Study material START

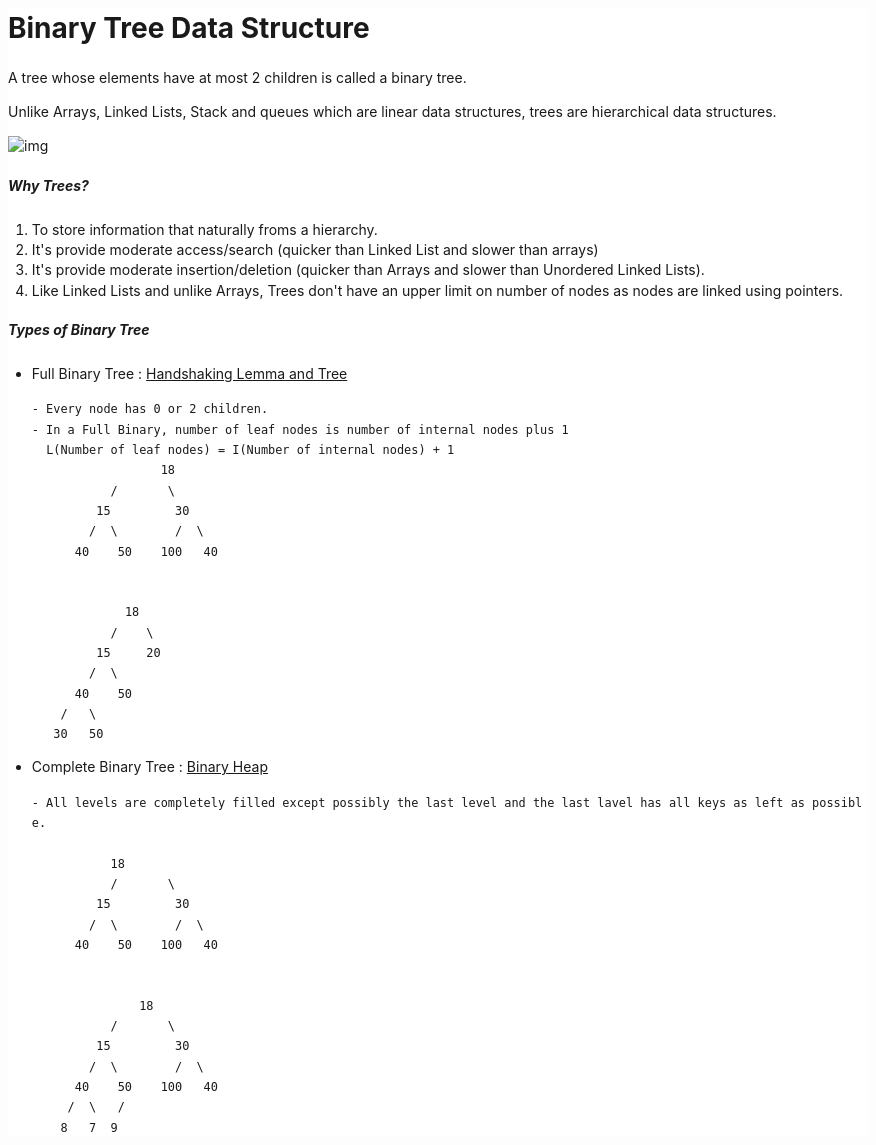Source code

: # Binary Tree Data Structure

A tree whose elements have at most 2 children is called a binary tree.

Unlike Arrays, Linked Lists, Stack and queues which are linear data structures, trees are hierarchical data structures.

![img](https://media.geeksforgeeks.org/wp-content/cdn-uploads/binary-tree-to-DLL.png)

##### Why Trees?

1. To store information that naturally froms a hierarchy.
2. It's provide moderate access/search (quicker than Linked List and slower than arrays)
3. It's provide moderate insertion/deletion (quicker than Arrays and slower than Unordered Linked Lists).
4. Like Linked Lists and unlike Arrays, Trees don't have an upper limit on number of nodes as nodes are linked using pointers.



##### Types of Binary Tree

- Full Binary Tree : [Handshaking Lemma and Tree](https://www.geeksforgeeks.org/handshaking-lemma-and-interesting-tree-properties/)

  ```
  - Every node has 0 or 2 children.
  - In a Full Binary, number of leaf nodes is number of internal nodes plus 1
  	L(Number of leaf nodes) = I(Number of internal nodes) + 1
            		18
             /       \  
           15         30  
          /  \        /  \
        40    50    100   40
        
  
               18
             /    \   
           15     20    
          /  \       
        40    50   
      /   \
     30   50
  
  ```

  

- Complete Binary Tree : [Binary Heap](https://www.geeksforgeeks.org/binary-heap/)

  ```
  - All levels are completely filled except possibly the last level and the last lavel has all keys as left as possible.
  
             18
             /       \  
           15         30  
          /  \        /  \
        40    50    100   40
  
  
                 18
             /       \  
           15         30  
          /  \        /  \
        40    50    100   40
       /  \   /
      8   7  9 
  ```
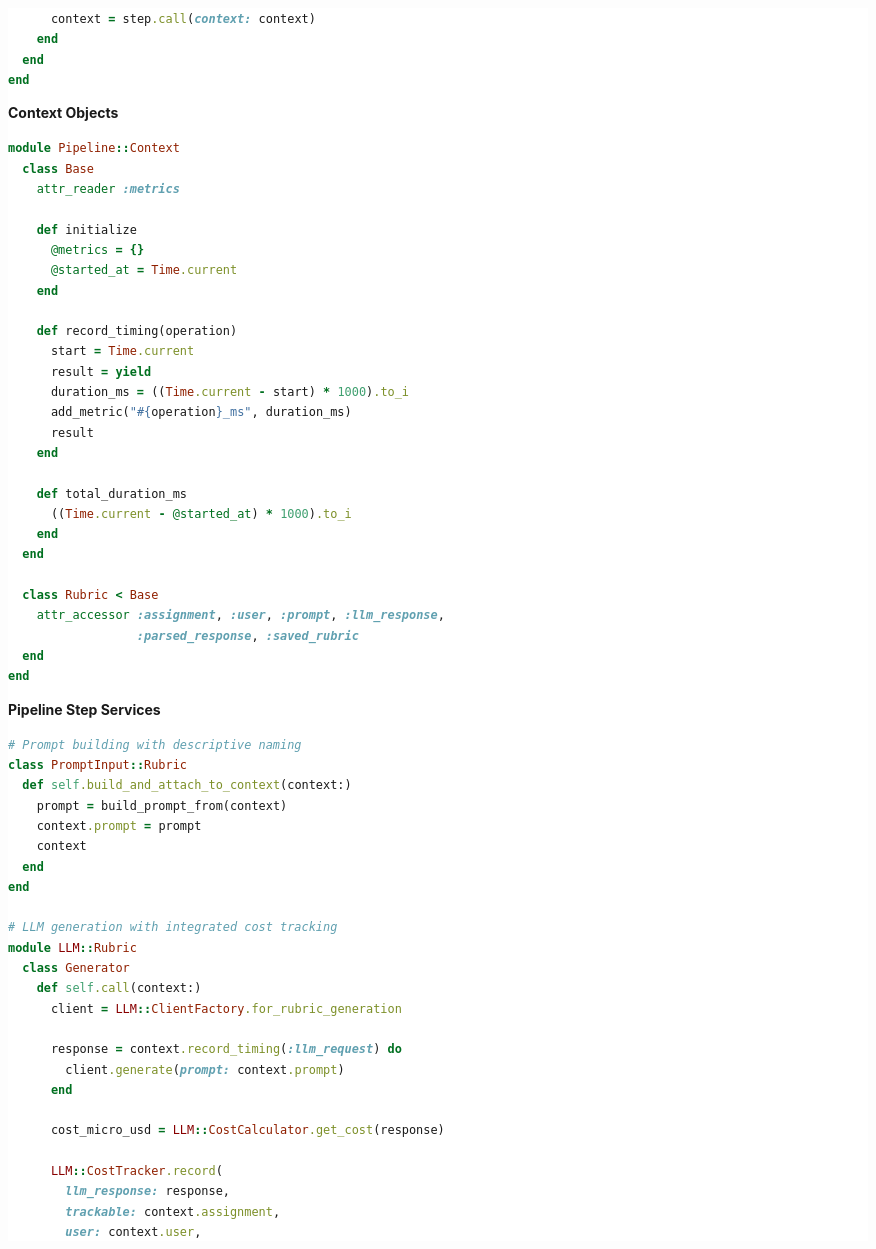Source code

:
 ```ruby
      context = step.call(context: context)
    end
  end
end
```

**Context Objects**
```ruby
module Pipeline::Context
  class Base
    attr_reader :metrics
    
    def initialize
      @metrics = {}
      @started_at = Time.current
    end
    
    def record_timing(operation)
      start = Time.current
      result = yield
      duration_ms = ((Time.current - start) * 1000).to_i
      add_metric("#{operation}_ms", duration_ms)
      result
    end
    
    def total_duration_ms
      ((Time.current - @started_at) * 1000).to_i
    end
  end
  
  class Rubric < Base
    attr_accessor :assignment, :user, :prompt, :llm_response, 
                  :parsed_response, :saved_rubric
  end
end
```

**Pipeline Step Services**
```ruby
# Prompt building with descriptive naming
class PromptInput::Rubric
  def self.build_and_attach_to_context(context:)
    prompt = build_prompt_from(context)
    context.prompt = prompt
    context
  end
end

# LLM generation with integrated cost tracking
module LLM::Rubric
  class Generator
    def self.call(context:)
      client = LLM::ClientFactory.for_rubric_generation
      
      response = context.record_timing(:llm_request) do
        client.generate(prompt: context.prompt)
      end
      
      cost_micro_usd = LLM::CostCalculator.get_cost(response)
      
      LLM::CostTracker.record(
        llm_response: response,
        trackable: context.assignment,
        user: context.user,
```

Study material END

Task statement | Search the material above for "Full". Copy each line that has it.

Response box |
- Full Binary Tree : [Handshaking Lemma and Tree](https://www.geeksforgeeks.org/handshaking-lemma-and-interesting-tree-properties/)
  - In a Full Binary, number of leaf nodes is number of internal nodes plus 1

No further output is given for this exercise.